1. Buka konten
  2. Buka menu utama
  3. Buka situs DW lainnya
PolitikIsrael

Tokoh Oposisi Israel Diberi Mandat Bentuk Pemerintahan Baru

6 Mei 2021

Pemimpin oposisi Israel, Yair Lapid meski minim peluang, ditugaskan membentuk pemerintahan baru, setelah PM Netanyahu gagal membangun koalisi. Jika gagal, Israel terpaksa menggelar pemilihan umum kelima dalam dua tahun

https://p.dw.com/p/3t2Jd
Ketua Umum Partai Yesh Atid, Yair Lapid
Ketua Umum Partai Yesh Atid, Yair LapidFoto: Oren Ben Hakoon/AFP/Getty Images

Yair Lapid mendapat penugasan dari Presiden Reuven Rivlin sejak Rabu (5/5), untuk mengakhiri kebuntuan politik di Israel, menyusul kegagalan Benjamin Netanyahu menepati batas waktu selama 28 hari untuk membangun koalisi mayoritas di parlemen.  Presiden menugasi tokoh oposisi Lapid menyusul konsultasi dengan partai-partai politik. Dengan penugasan itu, Lapid harus membuka jalan bagi semua partai di parlemen Knesset.

Lapid, bekas pembawa acara televisi yang berhaluan kanan-tengah mengatakan; "Israel menderita di bawah kelumpuhan politik selama dua tahun. Ia menambahkan bakal mengakhiri era penuh polarisasi di zaman Netanyahu dan membuktikan bahwa warga Israel tidak saling membenci.”

"Pemerintahan bersatu bukan sebuah kompromi atau pilihan terakhir, ia adalah tujuan dan apa yang kita butuhkan,” kata Lapid usai diberi mandat membentuk pemerintah baru.

Presiden Rivlin mengakui, Lapid kemungkinan harus merelakan jabatan perdana menteri kepada partai lain untuk membentuk koalisi. Lapid sebelumnya sudah mengumumkan telah menawarkan jabatan perdana menteri selama setahun kepada Naftali Benett, Ketua Umum Partai Yamina yang berhaluan agamis.

Rivlin meyakini Lapid "mampu membentuk pemerintahan baru yang mendapat dukungan Knesset (parlemen), meski akan ada banyak hambatan.”

Partai Likud pimpinan Netanyahu meraih mandat terbanyak dengan 30 kursi Knesset pada pemilu legislatif 23 Maret lalu. Namun Netanyahu gagal membentuk koalisi mayoritas di antara 120 anggota parlemen, setelah mandat selama 28 hari baginya  berakhir pada Selasa (4/5) malam.

Aliansi anti-Netanyahu

Rivlin menemui Lapid dan Benett Rabu (5/5), untuk membahas pembentukan pemerintahan baru Israel. Benett saat ini dianggap satu-satunya tokoh yang bisa memecah kebuntuan. Padahal Partai Yamina hanya memperoleh tujuh kursi di parlemen.

Pria yang menentang keras pembentukan negara Palestina itu pernah menjadi sekutu dekat Netanyahu. Namun hubungan keduanya retak sejak dua tahun terakhir. Ketika Rivlin mengalihkan mandat kepada Lapid, Netananyahu menuduh bekas rekan koalisinya itu "berbohong.”

"Benett mengaku ingin membentuk pemerintahan bersatu. Itu cuma upaya menipu masyarakat. Semua orang tahu yang dia inginkan adalah pemerintahan kiri yang berbahaya,” kata Netanyahu perihal sosok yang selama ini giat menyuarakan perluasan pemukiman Yahudi di Tepi Barat itu.

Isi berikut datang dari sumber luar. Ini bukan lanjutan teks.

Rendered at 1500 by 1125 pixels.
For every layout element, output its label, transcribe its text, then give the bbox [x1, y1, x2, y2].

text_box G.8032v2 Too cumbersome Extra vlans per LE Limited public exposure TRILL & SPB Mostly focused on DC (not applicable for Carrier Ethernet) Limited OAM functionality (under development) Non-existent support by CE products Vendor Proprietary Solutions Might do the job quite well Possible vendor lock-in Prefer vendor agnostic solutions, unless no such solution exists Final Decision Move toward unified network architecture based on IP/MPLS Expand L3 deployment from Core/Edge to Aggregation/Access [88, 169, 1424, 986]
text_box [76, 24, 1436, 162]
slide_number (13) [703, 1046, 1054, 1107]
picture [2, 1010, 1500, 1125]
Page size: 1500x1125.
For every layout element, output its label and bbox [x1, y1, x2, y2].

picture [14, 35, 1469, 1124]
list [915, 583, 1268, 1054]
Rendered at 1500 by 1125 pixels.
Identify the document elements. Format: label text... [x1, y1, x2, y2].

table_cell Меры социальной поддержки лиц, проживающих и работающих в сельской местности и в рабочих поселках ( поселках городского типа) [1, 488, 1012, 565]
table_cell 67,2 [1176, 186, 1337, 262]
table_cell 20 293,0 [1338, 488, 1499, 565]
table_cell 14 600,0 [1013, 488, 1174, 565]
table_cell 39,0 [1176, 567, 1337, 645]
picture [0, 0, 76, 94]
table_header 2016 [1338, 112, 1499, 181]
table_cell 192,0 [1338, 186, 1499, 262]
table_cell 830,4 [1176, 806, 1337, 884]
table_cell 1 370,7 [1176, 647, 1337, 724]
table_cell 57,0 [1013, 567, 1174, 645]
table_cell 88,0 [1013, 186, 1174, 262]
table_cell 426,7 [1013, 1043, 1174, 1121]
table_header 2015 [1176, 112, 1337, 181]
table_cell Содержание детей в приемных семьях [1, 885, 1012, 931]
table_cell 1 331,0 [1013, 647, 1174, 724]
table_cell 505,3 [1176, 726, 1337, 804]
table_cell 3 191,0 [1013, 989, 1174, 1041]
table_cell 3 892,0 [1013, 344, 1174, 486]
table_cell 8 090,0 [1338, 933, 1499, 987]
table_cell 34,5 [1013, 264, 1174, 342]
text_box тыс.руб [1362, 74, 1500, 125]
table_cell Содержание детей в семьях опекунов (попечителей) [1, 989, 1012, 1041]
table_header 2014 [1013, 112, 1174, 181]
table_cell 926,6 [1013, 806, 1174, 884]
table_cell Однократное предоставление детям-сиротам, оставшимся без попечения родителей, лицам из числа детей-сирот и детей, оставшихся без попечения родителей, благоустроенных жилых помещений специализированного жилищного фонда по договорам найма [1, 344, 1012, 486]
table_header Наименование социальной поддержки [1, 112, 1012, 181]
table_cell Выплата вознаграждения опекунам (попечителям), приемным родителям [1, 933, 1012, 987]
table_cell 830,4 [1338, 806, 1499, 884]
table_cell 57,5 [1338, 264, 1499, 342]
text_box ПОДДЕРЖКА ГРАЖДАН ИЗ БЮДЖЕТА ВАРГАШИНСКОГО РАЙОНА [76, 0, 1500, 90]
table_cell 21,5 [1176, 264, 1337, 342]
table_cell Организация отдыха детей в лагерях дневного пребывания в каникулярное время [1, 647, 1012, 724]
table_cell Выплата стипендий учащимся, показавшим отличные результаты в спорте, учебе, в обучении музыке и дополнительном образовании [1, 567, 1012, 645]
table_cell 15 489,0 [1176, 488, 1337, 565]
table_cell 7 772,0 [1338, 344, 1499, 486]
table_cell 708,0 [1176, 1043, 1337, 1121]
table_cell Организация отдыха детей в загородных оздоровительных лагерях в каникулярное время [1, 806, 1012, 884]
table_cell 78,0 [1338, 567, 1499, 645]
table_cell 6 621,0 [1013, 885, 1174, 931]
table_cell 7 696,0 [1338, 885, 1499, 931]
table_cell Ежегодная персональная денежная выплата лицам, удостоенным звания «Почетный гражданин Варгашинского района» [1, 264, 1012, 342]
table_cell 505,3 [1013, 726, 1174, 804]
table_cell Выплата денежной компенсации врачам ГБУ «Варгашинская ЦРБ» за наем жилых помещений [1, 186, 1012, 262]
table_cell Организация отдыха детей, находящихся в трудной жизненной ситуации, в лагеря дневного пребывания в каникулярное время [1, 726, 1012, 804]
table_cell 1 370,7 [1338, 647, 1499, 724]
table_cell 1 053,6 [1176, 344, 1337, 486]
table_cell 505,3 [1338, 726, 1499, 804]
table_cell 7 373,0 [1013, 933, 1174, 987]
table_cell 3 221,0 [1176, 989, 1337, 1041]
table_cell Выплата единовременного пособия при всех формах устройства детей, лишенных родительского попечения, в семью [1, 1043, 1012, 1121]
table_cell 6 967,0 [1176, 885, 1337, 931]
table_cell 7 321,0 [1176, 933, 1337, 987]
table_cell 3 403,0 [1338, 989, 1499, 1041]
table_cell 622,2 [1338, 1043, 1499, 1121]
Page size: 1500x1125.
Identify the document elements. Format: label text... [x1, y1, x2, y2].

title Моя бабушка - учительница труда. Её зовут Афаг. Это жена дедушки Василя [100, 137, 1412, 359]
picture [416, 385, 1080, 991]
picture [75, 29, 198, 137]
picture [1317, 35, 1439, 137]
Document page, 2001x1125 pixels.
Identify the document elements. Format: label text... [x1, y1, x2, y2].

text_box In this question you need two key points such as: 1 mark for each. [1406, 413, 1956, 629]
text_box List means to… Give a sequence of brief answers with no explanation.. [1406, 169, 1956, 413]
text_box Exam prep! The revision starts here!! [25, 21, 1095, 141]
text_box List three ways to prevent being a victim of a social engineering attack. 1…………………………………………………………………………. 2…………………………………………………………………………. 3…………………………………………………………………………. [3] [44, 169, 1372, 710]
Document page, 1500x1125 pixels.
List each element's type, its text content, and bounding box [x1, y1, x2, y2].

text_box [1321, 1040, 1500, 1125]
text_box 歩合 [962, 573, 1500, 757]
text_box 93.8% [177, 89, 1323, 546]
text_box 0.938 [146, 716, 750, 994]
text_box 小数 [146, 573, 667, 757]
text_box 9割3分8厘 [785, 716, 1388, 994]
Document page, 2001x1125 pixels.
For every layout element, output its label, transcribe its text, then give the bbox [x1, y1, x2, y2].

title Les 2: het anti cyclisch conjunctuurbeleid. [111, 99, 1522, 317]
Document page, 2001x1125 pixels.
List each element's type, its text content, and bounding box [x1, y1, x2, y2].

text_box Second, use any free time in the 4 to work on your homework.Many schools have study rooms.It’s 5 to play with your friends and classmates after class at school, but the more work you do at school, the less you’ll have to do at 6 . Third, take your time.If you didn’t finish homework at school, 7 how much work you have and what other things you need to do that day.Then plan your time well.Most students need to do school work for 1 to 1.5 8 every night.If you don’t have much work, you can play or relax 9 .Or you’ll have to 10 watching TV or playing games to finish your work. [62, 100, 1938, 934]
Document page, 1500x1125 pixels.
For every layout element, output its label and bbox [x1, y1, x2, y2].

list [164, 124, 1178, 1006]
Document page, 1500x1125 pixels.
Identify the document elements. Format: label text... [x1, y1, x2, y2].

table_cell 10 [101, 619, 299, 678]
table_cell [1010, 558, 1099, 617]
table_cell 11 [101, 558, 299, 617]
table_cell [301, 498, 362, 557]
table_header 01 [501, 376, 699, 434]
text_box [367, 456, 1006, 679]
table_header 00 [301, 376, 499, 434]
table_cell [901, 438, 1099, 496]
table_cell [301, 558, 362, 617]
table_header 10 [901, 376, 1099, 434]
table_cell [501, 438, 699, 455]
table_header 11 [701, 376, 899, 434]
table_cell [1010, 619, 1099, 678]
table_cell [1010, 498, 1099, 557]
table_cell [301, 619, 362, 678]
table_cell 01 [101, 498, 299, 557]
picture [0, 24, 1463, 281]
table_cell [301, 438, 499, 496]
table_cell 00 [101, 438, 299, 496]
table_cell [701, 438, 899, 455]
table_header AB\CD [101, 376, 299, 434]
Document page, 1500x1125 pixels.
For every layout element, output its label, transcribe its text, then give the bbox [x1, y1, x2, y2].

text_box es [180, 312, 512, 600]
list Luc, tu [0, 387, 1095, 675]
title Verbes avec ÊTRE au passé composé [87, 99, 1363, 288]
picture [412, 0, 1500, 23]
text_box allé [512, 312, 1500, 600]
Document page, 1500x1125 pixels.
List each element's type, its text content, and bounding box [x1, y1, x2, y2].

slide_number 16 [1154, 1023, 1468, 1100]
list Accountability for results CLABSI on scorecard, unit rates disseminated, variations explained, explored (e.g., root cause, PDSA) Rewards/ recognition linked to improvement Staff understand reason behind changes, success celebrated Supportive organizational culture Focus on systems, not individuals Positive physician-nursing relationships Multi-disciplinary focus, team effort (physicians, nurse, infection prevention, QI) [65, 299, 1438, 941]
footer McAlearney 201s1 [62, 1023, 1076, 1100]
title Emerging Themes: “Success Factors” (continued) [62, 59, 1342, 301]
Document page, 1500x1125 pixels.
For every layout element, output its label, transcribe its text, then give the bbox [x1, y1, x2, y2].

Pada Rabu (5/5) Lapid mendapat dukungan resmi dari partai lintas ideologi yang bergabung dalam "blok perubahan,” yakni Partai Buruh yang berhaluan kiri, Meretz di kiri-tengah dan partai Yisrael Beitenu yang ultrakonservatif, tapi berseberangan dengan Netanyahu.

Dukungan juga disuarakan aliansi sentris, Biru dan Putih, pimpinan Menteri Pertahanan Benny Gantz. 

Bagi Eran Vigoda-Gadot, analis politik yang juga Guru Besar Politik di Universitas Haifa, dukungan partai-partai ultrakonservatif bagi Lapid bisa mengisyaratkan kepada pemilih kanan, bahwa "era Netanyahu sebagai perdana menteri sudah berakhir.” 

"Netanyahu yang saat ini menjalani persidangan kasus dugaan korupsi, dinilai menjadi beban bagi kaum kanan, bukan lagi aset,” imbuhnya.